Problem description:
Lines from the one with "Tel: +44 020 7523 5059" through the end of the listing below are to be retyped exactly.

Records:
◆ ◆ ◆ ◆ ◆ ◆ ◆

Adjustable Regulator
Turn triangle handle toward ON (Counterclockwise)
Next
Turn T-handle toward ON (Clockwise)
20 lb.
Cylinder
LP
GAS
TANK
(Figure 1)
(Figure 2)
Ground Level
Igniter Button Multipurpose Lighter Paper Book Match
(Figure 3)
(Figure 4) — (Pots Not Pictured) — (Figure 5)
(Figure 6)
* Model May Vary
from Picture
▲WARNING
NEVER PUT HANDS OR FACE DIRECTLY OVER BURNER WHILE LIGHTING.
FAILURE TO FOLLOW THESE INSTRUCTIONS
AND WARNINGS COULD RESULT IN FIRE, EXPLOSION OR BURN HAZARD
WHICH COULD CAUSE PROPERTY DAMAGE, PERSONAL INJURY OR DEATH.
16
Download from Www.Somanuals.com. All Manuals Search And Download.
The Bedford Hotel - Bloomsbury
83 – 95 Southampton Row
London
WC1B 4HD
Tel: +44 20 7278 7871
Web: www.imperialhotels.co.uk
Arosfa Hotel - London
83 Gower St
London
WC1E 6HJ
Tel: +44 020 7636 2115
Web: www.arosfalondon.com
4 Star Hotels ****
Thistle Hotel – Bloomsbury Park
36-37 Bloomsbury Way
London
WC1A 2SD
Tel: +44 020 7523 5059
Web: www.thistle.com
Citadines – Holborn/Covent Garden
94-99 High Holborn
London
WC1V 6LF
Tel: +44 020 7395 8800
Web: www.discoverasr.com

◆ ◆ ◆ ◆ ◆ ◆ ◆

Expected answer:
Tel: +44 020 7523 5059
Web: www.thistle.com
Citadines – Holborn/Covent Garden
94-99 High Holborn
London
WC1V 6LF
Tel: +44 020 7395 8800
Web: www.discoverasr.com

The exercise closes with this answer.